La contradiction de fond de la nouvelle situation politique du monde se situait désormais, à partir des années 1950,  dans la formulation d'un modèle de conception étatique, où le concept "d'intérêt national limité" prévault, comme au XIXème siècle, sur les buts universalistes et, de ce fait révolutionnaires, des puissances maleures

Rejetant toute influence de la sécurité collective sur la préservation de la paix, Kissinger, analyste de l'histoire diplomatique européenne, fonde sa démarche sur le système international de l'après guerre mondiale, sur les deux concepts,de "légitimité" ou de consensus étatique et sur la "stabilité"d'une certaine structure d'ordre.

Là,où la légitimité étatique prévault- sourient-il -le consensus des grandes puissances implique l'acceptation de la structure de l'ordre international établi.  Là où, en revanche, l'acceptation de maintenir la paix, comme absence de guerre, concerne une  puissance majeure insatisfaite, celle-ci,cherche à tranformer l'ordre existant d'un système , par la remise en cause du système lui même, comme contraire à ses intérêts et ambitions.

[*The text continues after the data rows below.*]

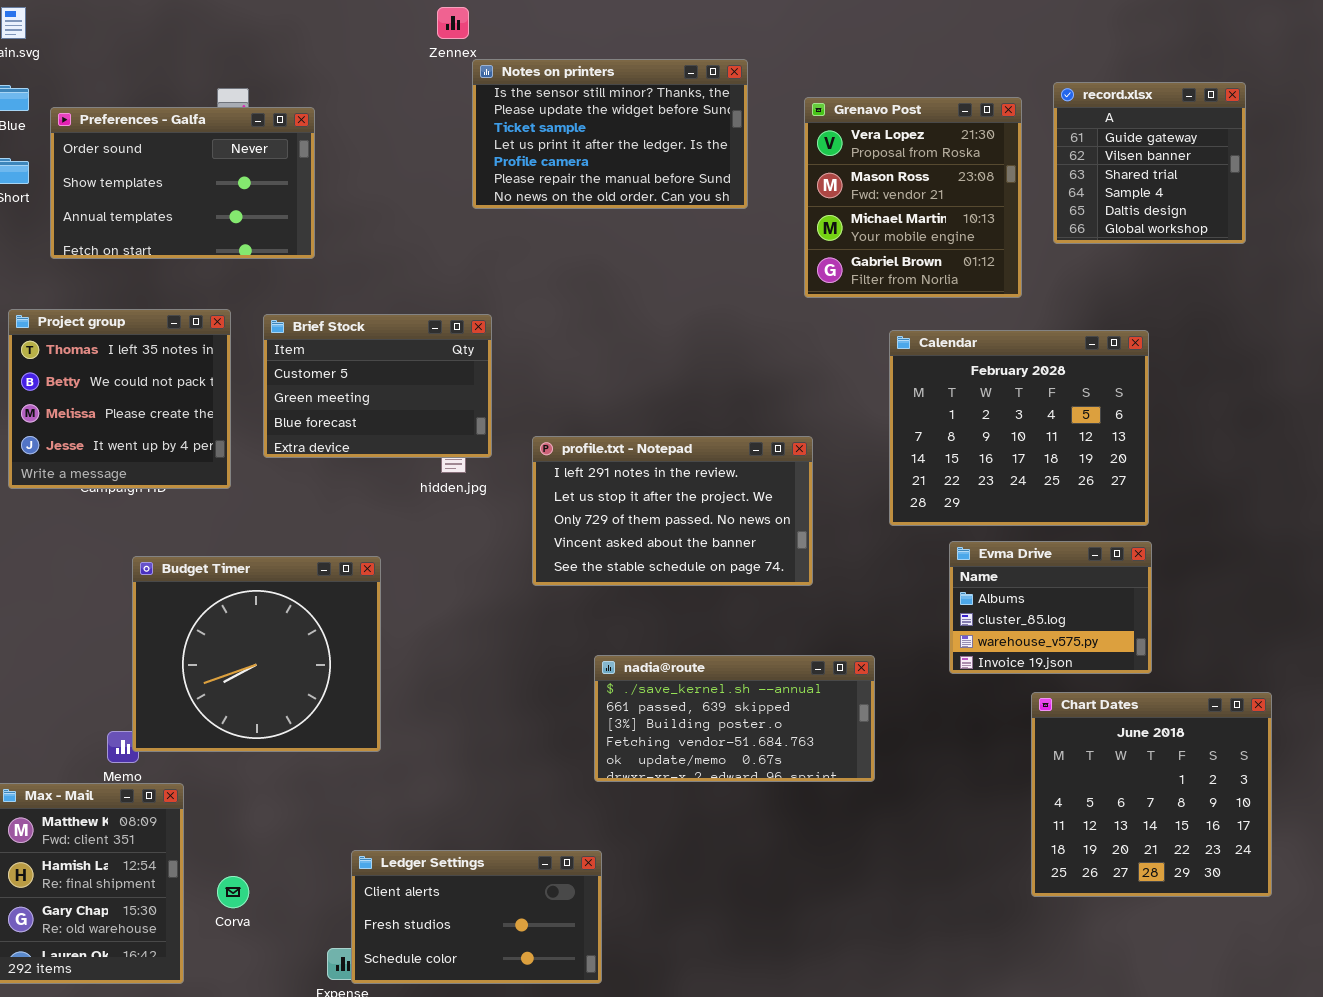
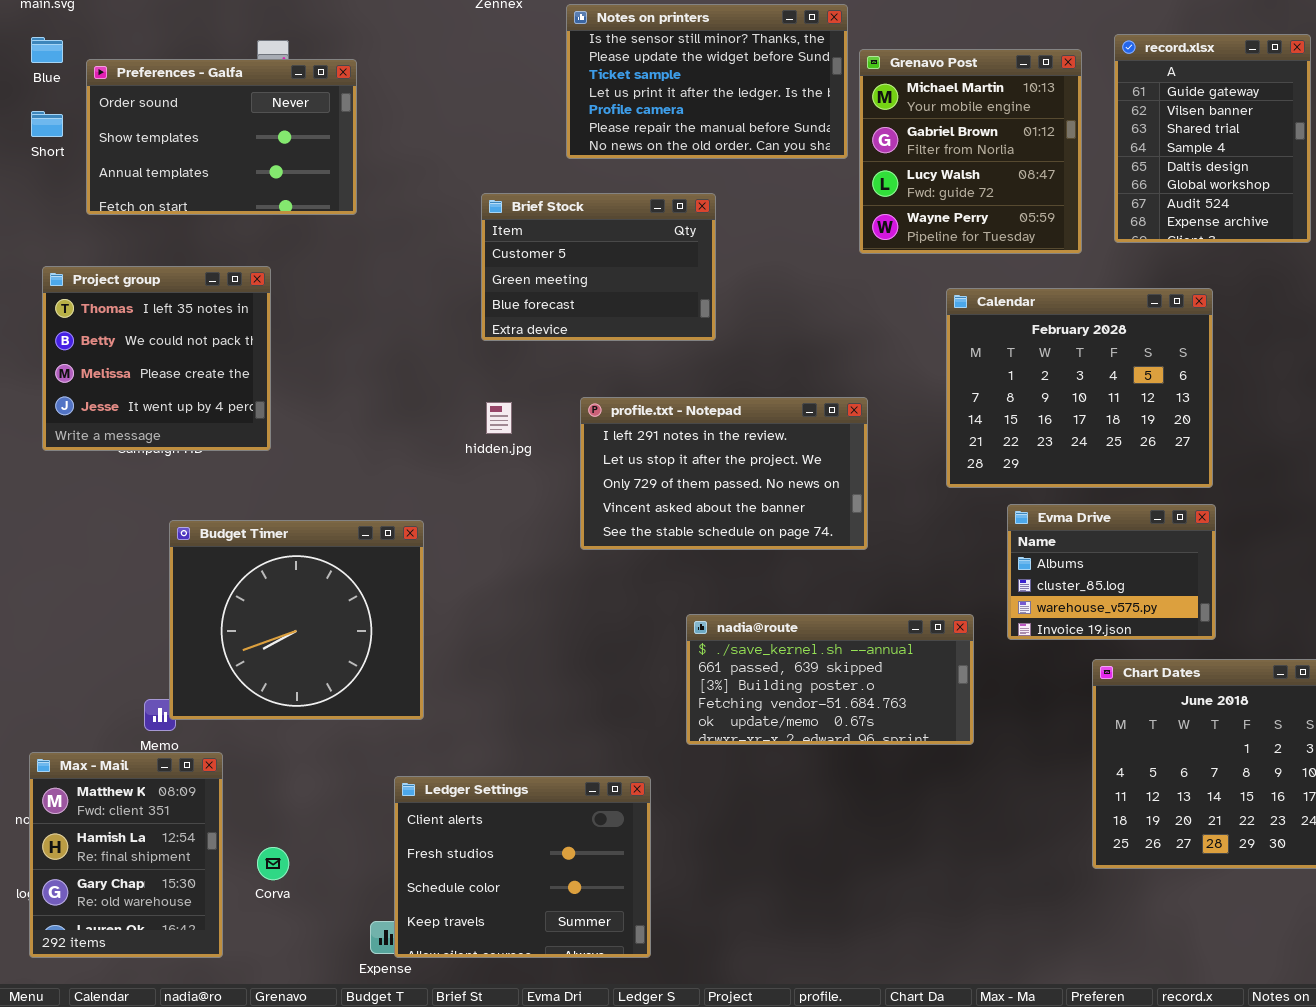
Notes on printers: [472,59,748,209] -> [566,4,848,159], moved
record.xlsx: [1053,82,1246,244] -> [1114,34,1311,243], resized
Grenavo Post: [804,97,1022,298] -> [859,49,1082,254], scrolled down 2 rows
Brief Stock: [263,314,492,458] -> [481,193,716,341], moved
nadia@route: [594,655,875,782] -> [686,614,974,745], moved
Ledger Settings: [351,850,602,984] -> [394,776,651,958], resized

Ainsi, après un conflit de grandes proportions, la restauration d'un ordre stable entre vainqueurs et vainçus, repose sur la limitation des moyens et des fins de politique étrangère. En cas de marginalisation du vainçu ou de la puissance insatisfaite, le système devient révolutionnaire (Strausz-Hupé, Kissinger,Aron).

C'est avec Kissinger que le dilemme le plus dramatique de politique étrangère, le choix  "entre la capitulation et le suicide", pousse l'ancien secretaire d'Etat à formuler l'alternative de la doctrine des "moyens limités pour des objectifs limités".

Ainsi le rôle de la diplomatie de l'âge balistico-nucléaire demeure celui de limiter simultanément les moyens et les fins, rendant possible la restauration d'un équilibre de pouvoir entre duellistes (l'équilibre dissuasif ou d'anéantissement réciproque-MAD).

Ainsi, soutint il, si les États adopteront une stratégie de guerre limitée, il deviendra possible de combattre soit des conflits conventionnels que des conflits nucléaires "sans une escalation" vers la guerre totale.

Cette lecture de la conjoncture de la bipolarité, dans laquelle l'idéologie contribuait puissamment à développer des objectifs universalistes , posait le problème, confié à la diplomatie, de favoriser un accord entre les puissances majeures de la conjoncture, pour maintenir le système et et guère pour le subvertir.

LE DILEMME DE L'ORDRE INTERNATIONAL ET LE RÔLE DE LA DIPLOMATIE À L'ÂGE NUCLÉAIRE

Or, dans le monde d'aujourd'hui, à sructure multipolaire, comment parvenir à la constitution d'une structure d'ordre ,capable de préserver la paix ,dans un monde global?

C'est la question clé du système actuel.et par conséquent celle de la diplomatie.

Par un système de règles admises et respectées, qui limitent la liberté d'action des États, ou, en revanche, par un équilibre des forces, qui interviennent en cas d'effondrement des règles?

Deux éléments sont aujourd'hui communs à l'analyse des réalités internationales et apparaissent tout à fait incontournables, la multiplicité des acteurs, des civilisations et des cultures et, à l'opposé, l'unicité du cadre d'action, l'unité d' un monde clos, limité et interdépendant.

Deux moyens demeurent en revanche optionnels, celui des règles communes et celui du système des forces, aux références divergentes et aux objectifs incompatibles.

Nous retrouvons dans ce dilemme de l'art de gouverner et de la High Polics l'éternelle opposition entre la loi et la force, au service de l'idéal de la paix et de la sécurité.

Cette opposition revient, par une sorte de cycle récurrent, lorsque les crises, poussant les décideurs aux solutions extrêmes,interrogent la logique du risque et, simultanément  la survie à long terme de l'humanité.